* Raw data
*** Begin section ***

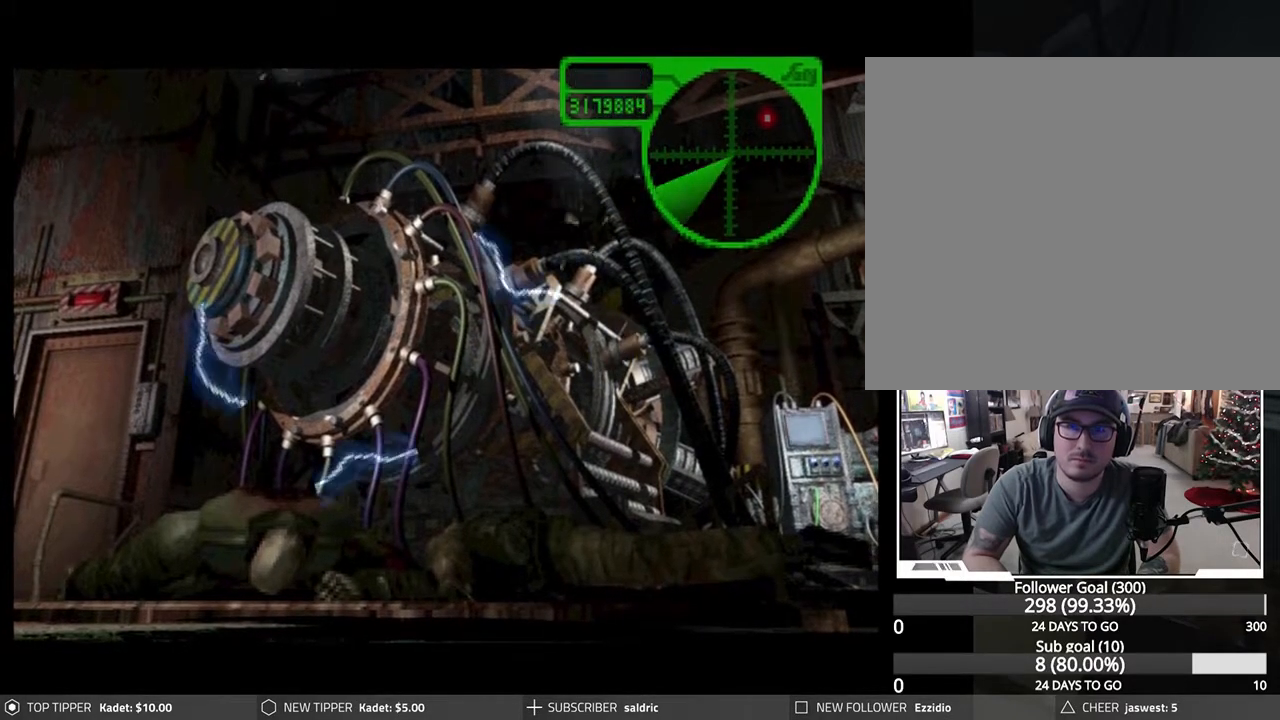
{"buttons": ["R1"], "left_stick": "center", "events": []}
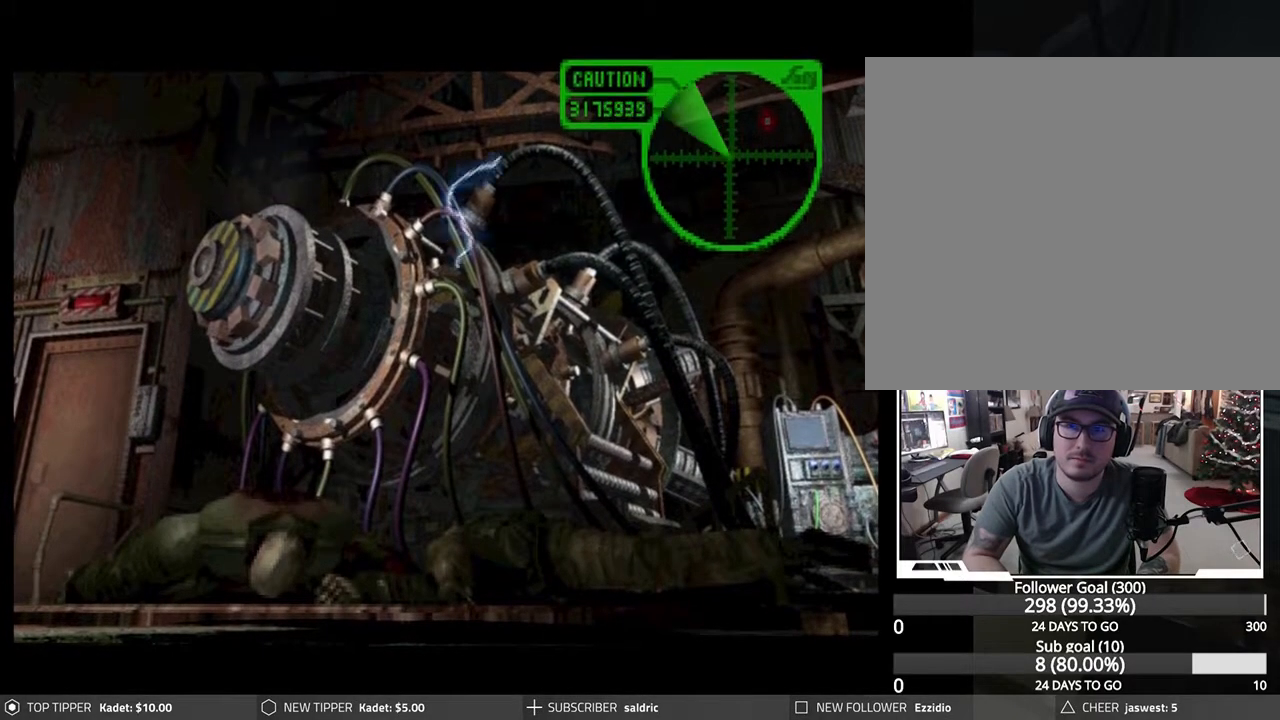
{"buttons": ["R1"], "left_stick": "center", "events": []}
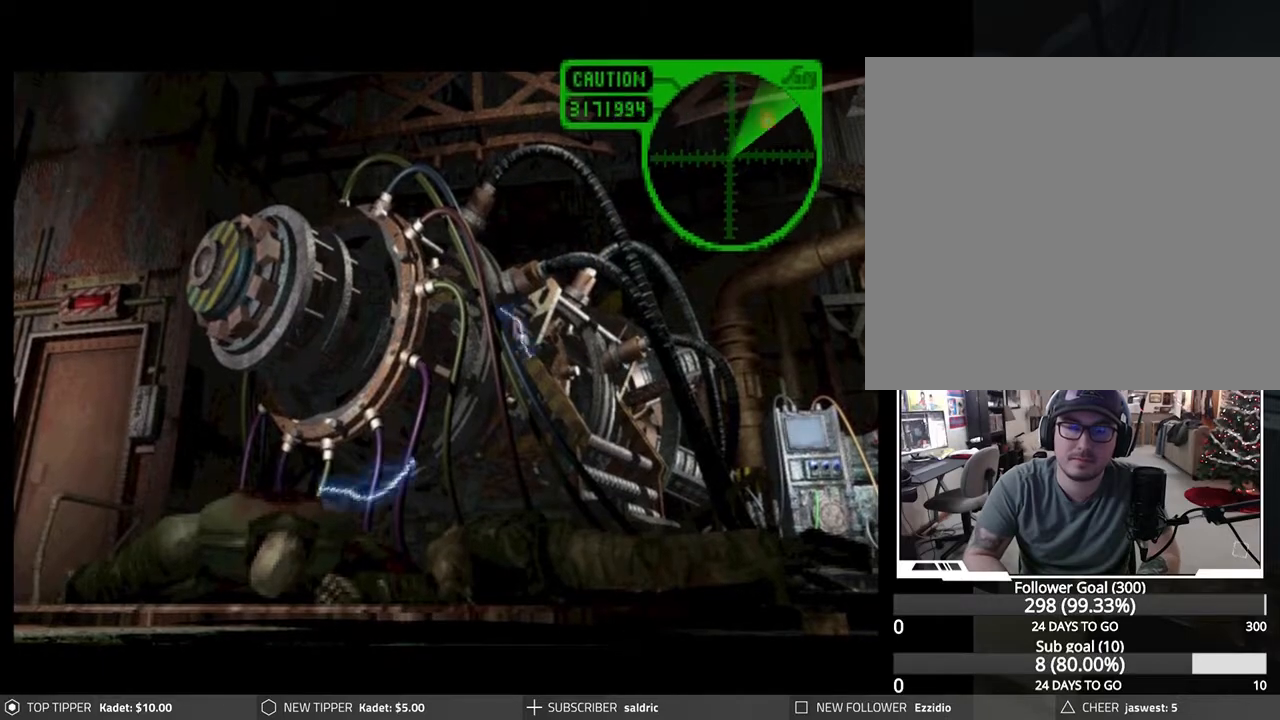
{"buttons": ["R1"], "left_stick": "center", "events": []}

*** End section ***

* Work task
Print all the material above verbatim and omit its pictures.

* Finished task
{"buttons": ["R1"], "left_stick": "center", "events": []}
{"buttons": ["R1"], "left_stick": "center", "events": []}
{"buttons": ["R1"], "left_stick": "center", "events": []}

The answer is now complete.